CVRx’s Barostim Neuromodulation Device for Heart Failure Patients Evaluated in Long-Term BeAT-HF Data

March 21, 2023—CVRx, Inc., developer of the Barostim extravascular implantable neuromodulation device for patients with cardiovascular diseases, announced preliminary results of the postmarket phase of the BeAT-HF trial.

According to the company, the Barostim device uses neuromodulation to improve the symptoms of patients with heart failure (HF). Barostim delivers electrical pulses to baroreceptors located in the wall of the carotid artery that activate the body’s baroreflex, which in turn triggers an autonomic response to the heart. The therapy is designed to restore balance to the autonomic nervous system and thereby reduce HF symptoms.

Michael Zile, MD, presented the BeAT-HF data at THT 2023, the second annual Technology and Heart Failure Therapeutics conference held March 20-23 in Boston, Massachusetts. Dr. Zile is Professor of Cardiology at the Medical University of South Carolina in Charleston, South Carolina.

CVRx outlined the highlights of Dr. Zile’s presentation comparing Barostim baroreflex activation therapy (BAT) versus control as follows:

  • Safety of BAT demonstrated by a major adverse neurological or cardiovascular (MANCE) system or procedure-related event-free rate of 97% (P < .001)
  • Long-term symptom improvements with BAT versus control included 6-minute hall walk improvement of 44 meters at 12 months (nominal P < .001), Minnesota Living with Heart Failure Questionnaire quality-of-life improvement of 10 points at 24 months (nominal P < .001), and New York Heart Association class improvement in 27% more BAT patients versus control at 24 months (nominal P < .001).
  • In the trial’s primary endpoint of mortality (cardiovascular death, left ventricular assist device [LVAD], heart transplant) and morbidity (HF hospitalizations, emergency room visits), there was no statistically significant difference (rate ratio, 0.94; 95% CI, 0.57-1.57; P = .82).
  • In all-cause mortality (all-cause death, LVAD, heart transplant), there was a 34% relative reduction in BAT versus control (hazard ratio, 0.66; 95% CI, 0.44-1.007; nominal P = .054).
  • In a hierarchical composite of cardiovascular death, LVAD, heart transplant, HF hospitalization, and quality of life, the Win Ratio of 1.26 favored BAT versus control (95% CI, 1.02-1.58; nominal P = .04).

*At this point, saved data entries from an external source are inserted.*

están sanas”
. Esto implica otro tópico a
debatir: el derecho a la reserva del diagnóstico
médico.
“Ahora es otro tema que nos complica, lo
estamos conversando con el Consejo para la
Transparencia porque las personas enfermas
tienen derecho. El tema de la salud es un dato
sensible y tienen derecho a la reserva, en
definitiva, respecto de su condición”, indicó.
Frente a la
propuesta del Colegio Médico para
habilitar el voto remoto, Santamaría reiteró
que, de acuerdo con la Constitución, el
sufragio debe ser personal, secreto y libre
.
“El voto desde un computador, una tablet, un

As noted in the press release, Dr. Zile’s presentation concluded, “Totality of evidence indicates that BAT is a safe, effective, and durable treatment for patients with HF with reduced ejection fraction.”

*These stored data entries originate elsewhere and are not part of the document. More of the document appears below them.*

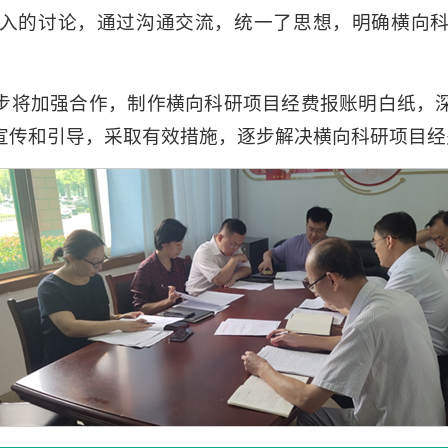
入的讨论，通过沟通交流，统一了思想，明确横向
步将加强合作，制作横向科研项目经费报账明白纸，
宣传和引导，采取有效措施，逐步解决横向科研项目经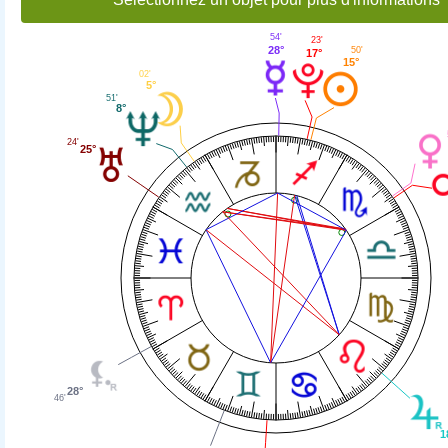
54'
23'
28°
50'
17°
15°
02'
5°
51'
8°
24'
25°
28°
46'
1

The company advised that the slides from Dr. Zile’s featured presentation, as well as key slides presented as part of a CVRx-sponsored symposium at THT, are available at ir.cvrx.com. The full results of BeAT-HF, including additional analyses and endpoints, will be submitted by the executive steering committee for publication in one or more peer-reviewed journals. CVRx anticipates that regulatory submission to the FDA for expanded labeling will be made in the coming months.

Barostim received FDA Breakthrough Device designation and is FDA approved for use in HF patients in the United States. Additionally, Barostim received CE Mark approval for HF and resistant hypertension in the European Economic Area.